Defence and Military Veterans Minister Nosiviwe Mapisa-Nqakula got up close and personal with soldiers deployed on border protection in Mpumalanga this week and said more than R10 million worth of contraband was confiscated since March.
The seizure of contraband, usually cigarettes, liquor, clothing and footwear, is an almost daily occurrence for soldiers on patrol along the Mozambique/South Africa border.
She is reported by SAnews to have told journalists in Komatipoort the soldiers, part of the national border protection tasking Operation Corona, are also active in curbing the flow of illegal immigrants into South Africa and preventing cross-border crime. Soldiers deployed in the Kruger National park assist rangers and other law enforcement agencies in the ongoing battle against rhino poaching.
Another arrow has been added to the law enforcement quiver that aims to stop rhino poachers with the opening of a regional court in Skukuza, the “capital” of Kruger, late last month.
Environmental Affairs Minister Edna Molewa said at the opening “the court is one of a plethora of measures taken in terms of the Integrated Strategic Management approach to combat rhino poaching”.
“Having a regional court in Skukuza will ensure case turnaround times for rhino poaching and related cases are expedited thus making a significant contribution to tackling the illicit trade in rhino horn and related activities.”
According to Mapisa-Nqakula one of the bigger problems facing soldiers attempting to keep illegals out are dilapidated fences and – as ever – a lack of funds.
“An increase in the defence budget would go a long way to address the challenges. We are well equipped to protect the country regardless of the challenges faced,” an upbeat Defence Minister said. “We are also working with our counterparts in both Mozambique and Swaziland in making sure that we fight the crimes together.”
She added that the need for more resources to be allocated to defence was not because “we want to militarise. It is because we want to protect our country”.
The budget shortfall is the main contributor to there currently being 15 companies, the majority of them from Reserve Force units, deployed on Operation Corona duties. The Department of Defence plans to deploy 22 companies in total on border protection over the medium term, but no extra funding has been allocated for the current financial year.
“Operation Corona would have been even more successful if the defence force had had adequate resources so that it can deploy the full complement of companies, which are on standby, to be part of this operation,” she said.
“The intention of being here is to expose South Africans to what the South African National Defence Force is doing, that which it is able to do and that which it is not able to achieve and that all has to do in the main of the cutting down the budget of the SANDF. There is no country in the sub-Saharan region which receives the sort of budget we receive and yet we are supposed to be having a strong SANDF with enormous resources…but we are unable to sustain that which we already have”.
During her visit, the Minister interacted with the Mbuzini community bordering Mozambique and Swaziland and assured them that working together with the soldiers, they will be able to tackle cross-border crimes.

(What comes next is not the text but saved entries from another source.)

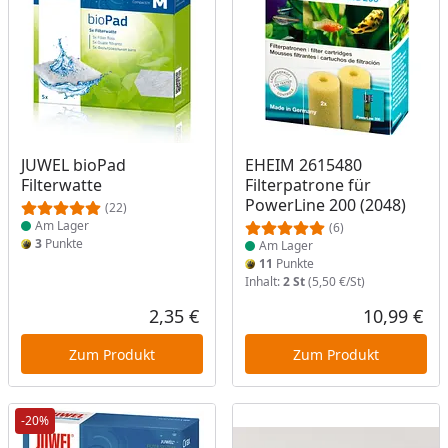
Produkt am Lager
Produkt am Lager
JUWEL bioPad
EHEIM 2615480
Filterwatte
Filterpatrone für
PowerLine 200 (2048)
(22)
Am Lager
(6)
3
Punkte
Am Lager
11
Punkte
Inhalt:
2 St
(5,50 €/St)
2,35 €
10,99 €
Aktueller Preis
Akt
Zum Produkt
Zum Produkt
-20%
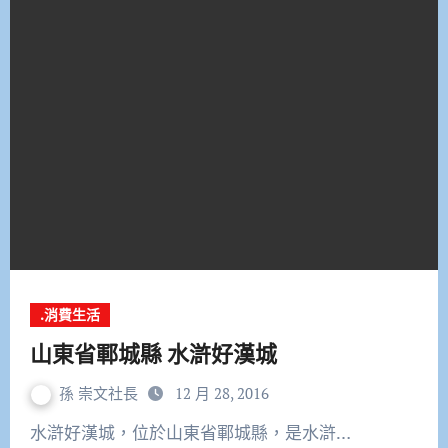
.消費生活
山東省鄆城縣 水滸好漢城
孫 崇文社長
12 月 28, 2016
水滸好漢城，位於山東省鄆城縣，是水滸…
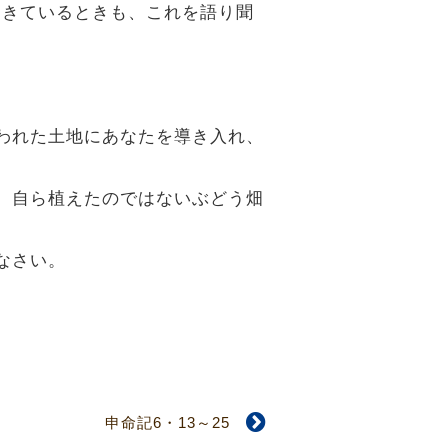
起きているときも、これを語り聞
誓われた土地にあなたを導き入れ、
池、自ら植えたのではないぶどう畑
なさい。
申命記6・13～25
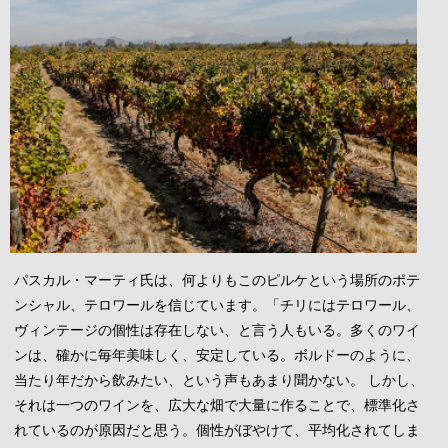
パスカル・マーティ氏は、何よりもこのピルケという場所のポテ
ンシャル、テロワールを信じています。「チリにはテロワール、
ヴィンテージの個性は存在しない、と言う人もいる。多くのワイ
ンは、確かに毎年美味しく、安定している。ボルドーのように、
当たり年だから飲みたい、という声もあまり聞かない。 しかし、
それは一つのワインを、広大な畑で大量に作ることで、標準化さ
れているのが原因だと思う。個性がぼやけて、平均化されてしま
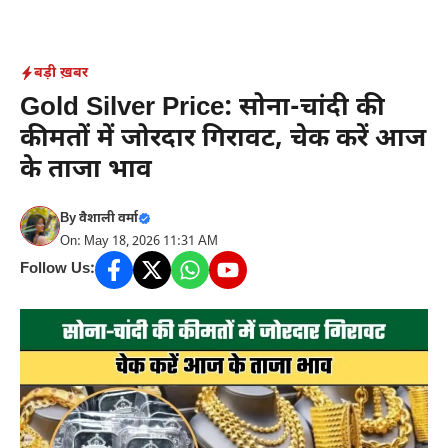
Skip
to
content
बड़ी ख़बर
Gold Silver Price: सोना-चांदी की
कीमतों में जोरदार गिरावट, चेक करें आज
के ताजा भाव
By
वैशाली वर्मा
On: May 18, 2026 11:31 AM
Follow Us:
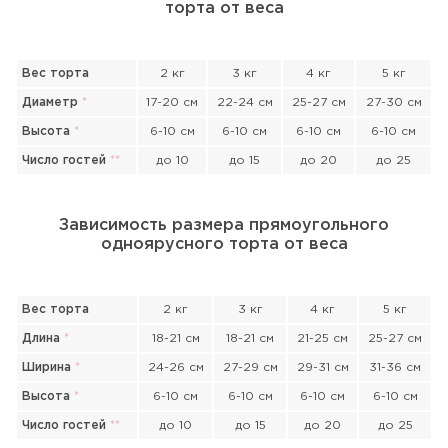
торта от веса
Вес торта
2 кг
3 кг
4 кг
5 кг
Диаметр
*
17-20 см
22-24 см
25-27 см
27-30 см
Высота
*
6-10 см
6-10 см
6-10 см
6-10 см
Число гостей
*
*
до 10
до 15
до 20
до 25
Зависимость размера прямоугольного
одноярусного торта от веса
Вес торта
2 кг
3 кг
4 кг
5 кг
Длина
*
18-21 см
18-21 см
21-25 см
25-27 см
Ширина
*
24-26 см
27-29 см
29-31 см
31-36 см
Высота
*
6-10 см
6-10 см
6-10 см
6-10 см
Прикрепить файл или фото
Число гостей
*
*
до 10
до 15
до 20
до 25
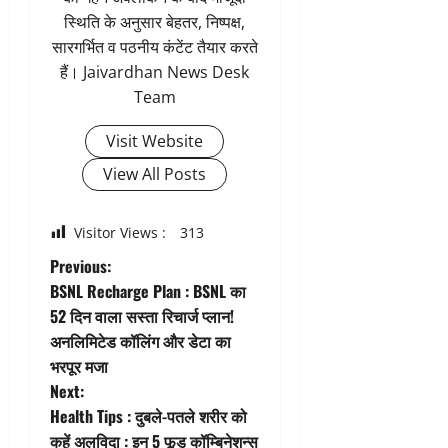
स्थिति के अनुसार बेहतर, निष्पक्ष,
सारगर्भित व पठनीय कंटेंट तैयार करते
हैं। Jaivardhan News Desk
Team
Visit Website
View All Posts
Visitor Views :
313
P
Previous:
BSNL Recharge Plan : BSNL का
o
52 दिन वाला सस्ता रिचार्ज प्लान!
अनलिमिटेड कॉलिंग और डेटा का
s
भरपूर मजा
t
Next:
Health Tips : दुबले-पतले शरीर को
n
कहें अलविदा : इन 5 फूड कॉम्बिनेशन्स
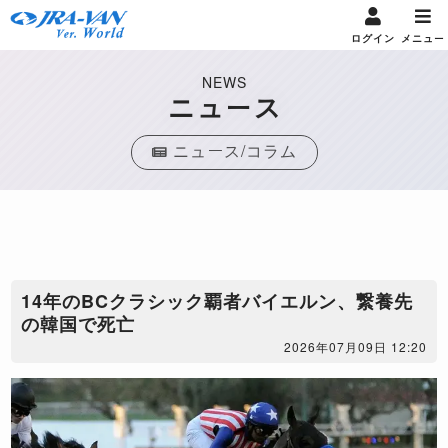
ログイン
メニュー
NEWS
ニュース
ニュース/コラム
14年のBCクラシック覇者バイエルン、繋養先
の韓国で死亡
2026年07月09日 12:20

“We came here to talk to you and let you know that as the defence force, we are trying by all means to protect you.
“We know that your cars and livestock are being smuggled through these borders either to Swaziland or Mozambique. We want you to be eyes and ears of the state. Let’s fight these crimes together,” she said.
According to Private Sibusiso Tshunungwa of Johannesburg Regiment, between 20 March and the end of April, 206 unregistered people were arrested and two rhino horns were seized.
“There are areas where you have no visible patrolling by the South African National Defence Force but equally you have areas where you have the full complement of the South African National Defence Force who are patrolling in those areas and in those areas there have been major success stories,” Mapisa-Nqakula told News24.
In an apparent extension of the SANDF’s commitment to rural development she indicated food and other necessities for soldiers should be acquired from local communities in Mpumalanga. Currently the national military rural development effort is limited to a pilot project in North West, centred round the Potchefstroom defence community.